● Text provided
↓↓↓

Re: [PATCH v1] iommu/riscv: Add page request queue and IOPF support

From: Gong Shuai

Date: Wed Jun 17 2026 - 10:52:34 EST


On 6/17/2026 5:01 PM, bingyu.xian wrote:
The RISC-V IOMMU Architecture Specification, Version 1.0, Chapter 3.3
defines a Page-request Queue (PQ) for handling PCIe Page Request
Interface (PRI) messages. The current driver implements only the
Command Queue (CQ) and Fault Queue (FQ); the PQ is left
unimplemented, which is the biggest functional gap compared with the
ARM SMMUv3 driver.

Add PQ and IOPF support:

- Initialize and enable the PQ when the hardware advertises ATS
capability (RISCV_IOMMU_CAPABILITIES_ATS), and add an IOMMU_IOPF
Kconfig dependency.
- Implement the PQ interrupt handler riscv_iommu_priq_process(),
which consumes PQ records from the hardware ring buffer.
- Translate PQ records into the kernel's generic iopf_fault format
and pass them to the IOPF framework via
iommu_report_device_fault().
- Implement the .page_response callback, which builds an ATS.PRGR
(Page Request Group Response) command and sends it through the
command queue to notify the requesting device.



Hi, bingyu

Thanks for your work.

Tomasz already has a complete ATS/PRI/SVA support series on GitHub [1],
which hasn't been posted to the mailing list yet.

[1] https://github.com/tjeznach/linux/commits/riscv_iommu.next


Tested on QEMU 10.0 with '-M virt,iommu-sys=on' and
CONFIG_IOMMU_IOPF=y; the PQ comes up cleanly:

riscv,iommu 3010000.iommu: page request queue enabled
Test patch
==========


It would be better to separate the test helper into its own patch rather
than mixing it with the core implementation, which makes it hard to
apply directly.

↑↑↑

● Collected data
↓↓↓

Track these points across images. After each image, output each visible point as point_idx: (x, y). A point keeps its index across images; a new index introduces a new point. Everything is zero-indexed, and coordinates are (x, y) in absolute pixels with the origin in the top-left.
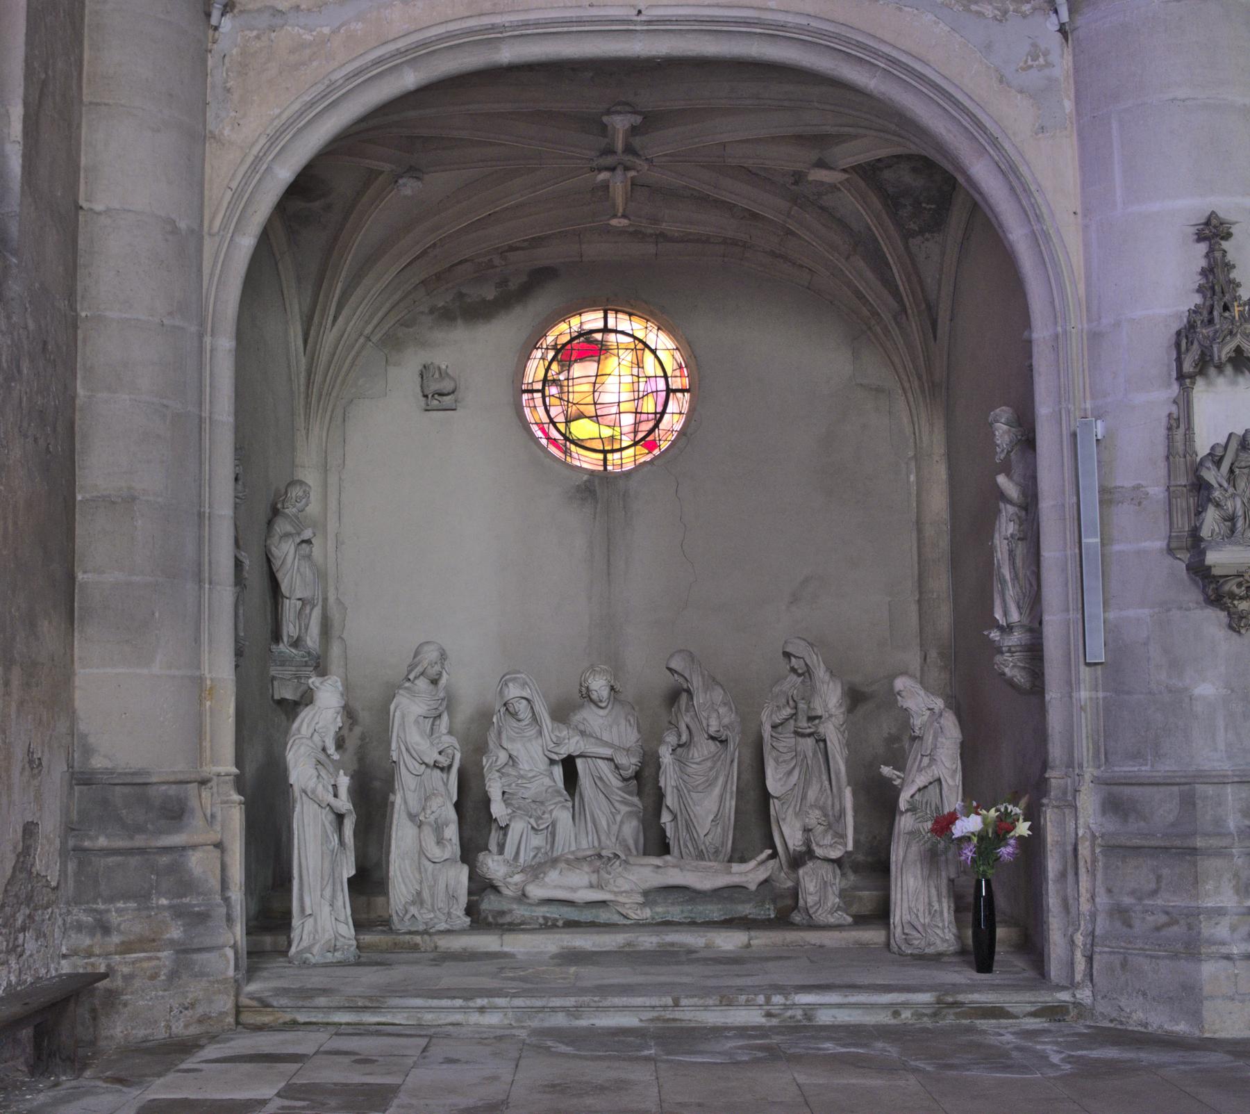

↑↑↑

● Set tasks
a - List every queue that the RISC-V IOMMU patch reply names, giving each one's full name and abbreviation.
b - Say whether each statement agrees with the RISC-V IOMMU patch reply. Answer yes or no and quote the deciding words.
(i) The current driver already implements the Page-request Queue.
(ii) The reported test was run on QEMU 10.0.
(iii) Tomasz's ATS/PRI/SVA series has already been posted to the mailing list.

● Solutions
a -
Page-request Queue (PQ)
Command Queue (CQ)
Fault Queue (FQ)

b -
(i) No: "the PQ is left unimplemented"
(ii) Yes: "Tested on QEMU 10.0 with '-M virt,iommu-sys=on'"
(iii) No: "which hasn't been posted to the mailing list yet"